● **Page extract**
· · ·

In addition to premorbid educational attainment of the patient, parental education and low familial socio-economic status may also be risk factors for poor outcome in schizophrenia. This model has been presented as the social stress hypothesis. As schizophrenia occurs more commonly in children of parents with less education, such as in immigrant and/or urban families (Weiser et al., 2007; 2008), it is also possible that patients with schizophrenia grow up in low socio-economic status environments only to end up even lower. The typical hypothesis for these findings is that poverty and its consequences increase life stress, and is often associated with abuse and neglect, which in turn increase the risk for developing a variety of psychiatric conditions, including schizophrenia (Schafer and Fisher, 2011).
Cognitive impairment in patients with schizophrenia is substantially associated with social impairment and functional outcomes, including employment, independent living, and everyday functioning (Bowie and Harvey, 2005; Fett et al., 2011). Meta-analyses have suggested that cognitive impairment including reduced intellectual functioning are commonly present prior to the onset of any other symptoms of schizophrenia, more pronounced in the prodromal phase, and clearly present at the time of the first episode (Woodberry, et al., 2008; Mesholam-Gately, et al., 2009). These reviews clearly showed that that children who later developed schizophrenia manifest intellectual differences as early as by 13–16 years of age. Moreover, and relevant to our analyses, there appears to be a significant drop in standardized test scores from grade 8 to grade 11 in children who later developed schizophrenia, which is not seen in the mentally healthy student population. Multiple academic skills appear to be compromised prior to the onset of schizophrenia, with these impairments greater in individuals who develop schizophrenia compared to mood disorders (Reichenberg et al., 2002).
The effect of schizophrenia on vocational functioning and employment status in patients has been studied extensively. In a variety of prospective analyses, competitive employment was predicted by prior work experience, patient education level, cognitive impairment, and social functioning (McGurk and Mueser, 2013). Moreover, patients maintaining full-time employment were significantly better educated and engaged in work tasks that were more cognitively complex than patients who were employed part-time or unemployed (McGurk and Meltzer, 2000). This possibly suggests that both premorbid function and cognitive abilities affect employment status. Furthermore, employment has been shown to be an important element of treatment outcome, positively associated with symptomatic remission and recovery and negatively associated with relapse (Bryson et al., 2002). Among disability applicants with schizophrenia, most remain impaired in occupational and other functional domains despite symptomatic remission (Harvey et al, 2012b). Research from the large-scale CATIE study (Rosenheck et al., 2006) found that environmental and demographic variables were also associated with employment outcomes. Being African-American and being a recipient of disability compensation were stronger predictors of employment than symptoms and cognitive deficits
We analyzed results from data collected in the VALERO study (Validation of Everyday Real-World Outcomes; Harvey et al., 2011; Leifker et al., 2011) which aimed to refine the assessment of everyday outcomes in schizophrenia with a focus on the validity of rating scales that measure treatment effects on real-world outcomes. We examined the lifetime history of vocational attainment of patients with schizophrenia, comparing the status of their best and most recent jobs while using several variables relevant to the social drift and social stress hypotheses, including maternal and personal educational attainment, as predictors of the course of vocational functioning. We also used indices of current cognitive performance and the ability to perform critical everyday living skills (i.e., functional capacity) to predict vocational functioning.

· · ·

Rewrite part of the schizophrenia outcomes text, beginning at the words "In addition to" and stopping after "and Fisher, 2011).". Swap "socio-economic status" for "income level" wherever it appears. The lines after this are separate material and not part of the schizophrenia outcomes text.

● **Extracted entries**
· · ·

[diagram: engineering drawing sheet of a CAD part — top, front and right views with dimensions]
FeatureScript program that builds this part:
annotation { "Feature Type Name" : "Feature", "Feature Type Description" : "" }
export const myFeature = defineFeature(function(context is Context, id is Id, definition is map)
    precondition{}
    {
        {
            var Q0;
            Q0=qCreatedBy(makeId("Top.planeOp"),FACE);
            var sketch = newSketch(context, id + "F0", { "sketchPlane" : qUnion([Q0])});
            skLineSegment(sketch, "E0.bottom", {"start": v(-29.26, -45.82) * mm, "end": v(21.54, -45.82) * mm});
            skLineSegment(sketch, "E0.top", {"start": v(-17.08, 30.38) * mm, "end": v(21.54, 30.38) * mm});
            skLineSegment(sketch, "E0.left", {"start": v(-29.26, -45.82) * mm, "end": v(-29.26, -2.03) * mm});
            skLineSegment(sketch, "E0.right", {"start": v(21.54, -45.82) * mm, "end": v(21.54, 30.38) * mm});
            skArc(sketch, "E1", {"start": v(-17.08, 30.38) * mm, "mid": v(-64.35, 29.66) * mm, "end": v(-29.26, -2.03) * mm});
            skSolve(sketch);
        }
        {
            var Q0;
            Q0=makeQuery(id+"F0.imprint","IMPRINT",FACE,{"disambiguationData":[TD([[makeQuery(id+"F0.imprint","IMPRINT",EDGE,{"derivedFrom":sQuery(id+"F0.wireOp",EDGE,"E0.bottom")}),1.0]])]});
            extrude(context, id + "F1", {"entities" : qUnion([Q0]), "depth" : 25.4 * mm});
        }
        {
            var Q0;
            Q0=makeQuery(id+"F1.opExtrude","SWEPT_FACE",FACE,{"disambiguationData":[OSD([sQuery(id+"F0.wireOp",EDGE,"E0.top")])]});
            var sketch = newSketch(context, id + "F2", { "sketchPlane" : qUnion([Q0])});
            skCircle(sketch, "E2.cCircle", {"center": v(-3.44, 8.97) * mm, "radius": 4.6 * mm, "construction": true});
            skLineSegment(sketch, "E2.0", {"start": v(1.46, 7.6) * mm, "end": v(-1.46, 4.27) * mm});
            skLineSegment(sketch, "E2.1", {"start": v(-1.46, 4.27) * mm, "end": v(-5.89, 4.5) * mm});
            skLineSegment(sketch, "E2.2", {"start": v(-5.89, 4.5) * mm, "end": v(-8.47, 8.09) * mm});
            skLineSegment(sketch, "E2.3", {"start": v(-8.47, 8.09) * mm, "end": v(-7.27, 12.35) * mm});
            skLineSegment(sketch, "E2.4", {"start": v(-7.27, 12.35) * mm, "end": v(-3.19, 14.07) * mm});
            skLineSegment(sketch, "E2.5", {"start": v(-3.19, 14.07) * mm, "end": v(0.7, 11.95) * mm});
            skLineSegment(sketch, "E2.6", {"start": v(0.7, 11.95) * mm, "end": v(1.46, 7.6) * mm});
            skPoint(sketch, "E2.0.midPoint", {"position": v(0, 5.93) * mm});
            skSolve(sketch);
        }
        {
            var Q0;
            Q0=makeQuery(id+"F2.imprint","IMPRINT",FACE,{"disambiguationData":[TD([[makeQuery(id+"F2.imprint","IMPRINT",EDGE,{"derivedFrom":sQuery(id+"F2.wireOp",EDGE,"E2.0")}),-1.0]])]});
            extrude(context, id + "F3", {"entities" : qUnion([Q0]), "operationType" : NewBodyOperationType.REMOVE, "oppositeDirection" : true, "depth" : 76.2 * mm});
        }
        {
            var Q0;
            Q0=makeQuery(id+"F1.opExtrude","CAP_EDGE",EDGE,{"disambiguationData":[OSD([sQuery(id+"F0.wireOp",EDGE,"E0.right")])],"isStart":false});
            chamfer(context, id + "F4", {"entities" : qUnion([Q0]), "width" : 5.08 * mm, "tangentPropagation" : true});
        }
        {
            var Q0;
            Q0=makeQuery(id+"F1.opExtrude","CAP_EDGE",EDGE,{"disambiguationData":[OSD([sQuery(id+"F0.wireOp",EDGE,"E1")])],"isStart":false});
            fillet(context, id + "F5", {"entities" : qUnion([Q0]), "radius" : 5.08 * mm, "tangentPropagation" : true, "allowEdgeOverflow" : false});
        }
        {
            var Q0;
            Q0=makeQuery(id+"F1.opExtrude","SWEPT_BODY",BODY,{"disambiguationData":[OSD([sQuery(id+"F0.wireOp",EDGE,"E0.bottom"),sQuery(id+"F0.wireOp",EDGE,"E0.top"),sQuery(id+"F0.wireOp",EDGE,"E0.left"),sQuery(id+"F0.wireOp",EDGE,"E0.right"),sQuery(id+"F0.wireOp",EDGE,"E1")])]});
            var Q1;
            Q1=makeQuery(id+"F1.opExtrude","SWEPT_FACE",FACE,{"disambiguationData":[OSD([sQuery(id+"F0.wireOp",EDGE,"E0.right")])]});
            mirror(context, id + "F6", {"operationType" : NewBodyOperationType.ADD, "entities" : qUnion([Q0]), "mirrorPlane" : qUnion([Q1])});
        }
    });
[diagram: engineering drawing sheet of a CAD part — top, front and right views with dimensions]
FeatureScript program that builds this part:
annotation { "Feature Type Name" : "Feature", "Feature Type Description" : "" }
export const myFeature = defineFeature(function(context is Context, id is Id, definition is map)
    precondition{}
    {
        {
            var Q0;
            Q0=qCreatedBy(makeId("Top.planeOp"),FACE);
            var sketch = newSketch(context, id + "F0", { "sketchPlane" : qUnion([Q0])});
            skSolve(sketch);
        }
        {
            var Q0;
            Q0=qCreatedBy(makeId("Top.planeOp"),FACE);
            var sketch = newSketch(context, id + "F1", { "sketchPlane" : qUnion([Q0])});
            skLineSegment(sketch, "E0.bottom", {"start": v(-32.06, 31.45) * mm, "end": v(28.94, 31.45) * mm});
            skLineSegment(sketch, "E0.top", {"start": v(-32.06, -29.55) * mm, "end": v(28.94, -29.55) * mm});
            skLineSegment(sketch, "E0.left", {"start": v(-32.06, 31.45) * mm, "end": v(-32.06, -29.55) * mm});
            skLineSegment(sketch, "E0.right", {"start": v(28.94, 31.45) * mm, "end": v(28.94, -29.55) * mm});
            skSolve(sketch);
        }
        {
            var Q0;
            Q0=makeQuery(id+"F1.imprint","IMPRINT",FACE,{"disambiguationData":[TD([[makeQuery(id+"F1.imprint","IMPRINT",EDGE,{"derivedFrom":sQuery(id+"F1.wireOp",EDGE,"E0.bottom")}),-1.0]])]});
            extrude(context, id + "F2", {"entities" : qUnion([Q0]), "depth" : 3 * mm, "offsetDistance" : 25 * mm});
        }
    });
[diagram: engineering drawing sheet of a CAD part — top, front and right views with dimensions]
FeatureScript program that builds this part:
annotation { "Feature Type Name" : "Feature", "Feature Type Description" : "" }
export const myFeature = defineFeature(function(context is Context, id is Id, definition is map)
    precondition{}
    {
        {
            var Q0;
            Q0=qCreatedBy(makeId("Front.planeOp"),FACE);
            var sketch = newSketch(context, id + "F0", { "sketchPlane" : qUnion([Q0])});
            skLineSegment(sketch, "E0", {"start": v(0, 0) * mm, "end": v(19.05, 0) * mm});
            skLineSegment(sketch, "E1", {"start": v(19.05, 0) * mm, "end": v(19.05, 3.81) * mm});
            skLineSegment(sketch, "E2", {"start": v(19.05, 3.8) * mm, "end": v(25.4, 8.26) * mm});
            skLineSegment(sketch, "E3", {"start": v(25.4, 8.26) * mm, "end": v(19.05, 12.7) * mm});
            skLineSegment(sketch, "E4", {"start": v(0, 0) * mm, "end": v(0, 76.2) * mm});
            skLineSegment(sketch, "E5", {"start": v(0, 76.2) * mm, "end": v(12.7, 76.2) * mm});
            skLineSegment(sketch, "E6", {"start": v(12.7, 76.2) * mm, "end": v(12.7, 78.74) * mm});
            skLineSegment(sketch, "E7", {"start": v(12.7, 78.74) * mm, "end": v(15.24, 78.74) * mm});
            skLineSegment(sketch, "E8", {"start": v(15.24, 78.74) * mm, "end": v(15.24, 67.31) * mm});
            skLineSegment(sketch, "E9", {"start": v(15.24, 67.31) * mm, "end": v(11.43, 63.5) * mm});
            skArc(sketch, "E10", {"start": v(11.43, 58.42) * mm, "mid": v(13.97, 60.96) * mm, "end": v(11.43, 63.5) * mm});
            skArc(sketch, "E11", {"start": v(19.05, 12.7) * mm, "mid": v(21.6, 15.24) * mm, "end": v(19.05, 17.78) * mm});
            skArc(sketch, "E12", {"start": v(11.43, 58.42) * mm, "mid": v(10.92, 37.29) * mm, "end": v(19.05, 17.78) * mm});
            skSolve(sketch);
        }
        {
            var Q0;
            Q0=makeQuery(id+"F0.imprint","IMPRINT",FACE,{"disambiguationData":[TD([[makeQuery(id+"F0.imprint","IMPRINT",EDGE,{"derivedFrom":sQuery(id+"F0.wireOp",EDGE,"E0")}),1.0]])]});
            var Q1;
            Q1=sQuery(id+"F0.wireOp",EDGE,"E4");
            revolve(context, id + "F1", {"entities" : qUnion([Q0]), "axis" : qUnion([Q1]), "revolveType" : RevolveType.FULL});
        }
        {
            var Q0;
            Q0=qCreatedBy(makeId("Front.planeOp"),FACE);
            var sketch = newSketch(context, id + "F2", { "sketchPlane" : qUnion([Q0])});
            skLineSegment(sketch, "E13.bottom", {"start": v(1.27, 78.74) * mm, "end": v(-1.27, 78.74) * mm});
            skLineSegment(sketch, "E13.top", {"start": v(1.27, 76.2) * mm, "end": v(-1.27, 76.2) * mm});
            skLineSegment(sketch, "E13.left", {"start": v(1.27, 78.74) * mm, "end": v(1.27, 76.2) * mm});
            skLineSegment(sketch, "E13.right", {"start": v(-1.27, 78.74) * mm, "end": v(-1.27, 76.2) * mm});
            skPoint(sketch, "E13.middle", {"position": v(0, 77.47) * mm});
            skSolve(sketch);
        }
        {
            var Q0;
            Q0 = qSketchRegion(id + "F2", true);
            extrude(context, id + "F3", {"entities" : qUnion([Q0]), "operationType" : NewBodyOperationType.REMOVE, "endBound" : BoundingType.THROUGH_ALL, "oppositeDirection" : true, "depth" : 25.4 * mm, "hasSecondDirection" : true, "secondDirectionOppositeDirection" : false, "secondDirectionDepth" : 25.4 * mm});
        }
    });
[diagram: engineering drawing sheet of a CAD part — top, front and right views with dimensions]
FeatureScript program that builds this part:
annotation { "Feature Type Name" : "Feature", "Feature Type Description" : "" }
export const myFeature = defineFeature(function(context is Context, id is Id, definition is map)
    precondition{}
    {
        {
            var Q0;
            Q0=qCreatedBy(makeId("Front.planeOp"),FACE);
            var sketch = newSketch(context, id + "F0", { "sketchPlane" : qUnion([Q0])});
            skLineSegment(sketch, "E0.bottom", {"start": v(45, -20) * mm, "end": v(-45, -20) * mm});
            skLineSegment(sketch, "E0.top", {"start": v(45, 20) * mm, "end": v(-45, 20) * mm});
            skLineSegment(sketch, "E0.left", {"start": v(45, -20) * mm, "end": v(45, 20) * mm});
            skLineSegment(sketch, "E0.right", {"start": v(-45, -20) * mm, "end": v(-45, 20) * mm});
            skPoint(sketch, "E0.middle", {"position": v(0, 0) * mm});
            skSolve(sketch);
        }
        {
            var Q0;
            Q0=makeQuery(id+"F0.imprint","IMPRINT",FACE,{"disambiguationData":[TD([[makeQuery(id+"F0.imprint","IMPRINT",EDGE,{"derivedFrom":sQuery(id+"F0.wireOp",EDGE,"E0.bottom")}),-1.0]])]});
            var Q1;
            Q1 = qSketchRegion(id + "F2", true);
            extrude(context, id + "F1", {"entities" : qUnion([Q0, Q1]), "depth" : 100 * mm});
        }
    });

· · ·

● **Exercise response**
In addition to premorbid educational attainment of the patient, parental education and low familial income level may also be risk factors for poor outcome in schizophrenia. This model has been presented as the social stress hypothesis. As schizophrenia occurs more commonly in children of parents with less education, such as in immigrant and/or urban families (Weiser et al., 2007; 2008), it is also possible that patients with schizophrenia grow up in low income level environments only to end up even lower. The typical hypothesis for these findings is that poverty and its consequences increase life stress, and is often associated with abuse and neglect, which in turn increase the risk for developing a variety of psychiatric conditions, including schizophrenia (Schafer and Fisher, 2011).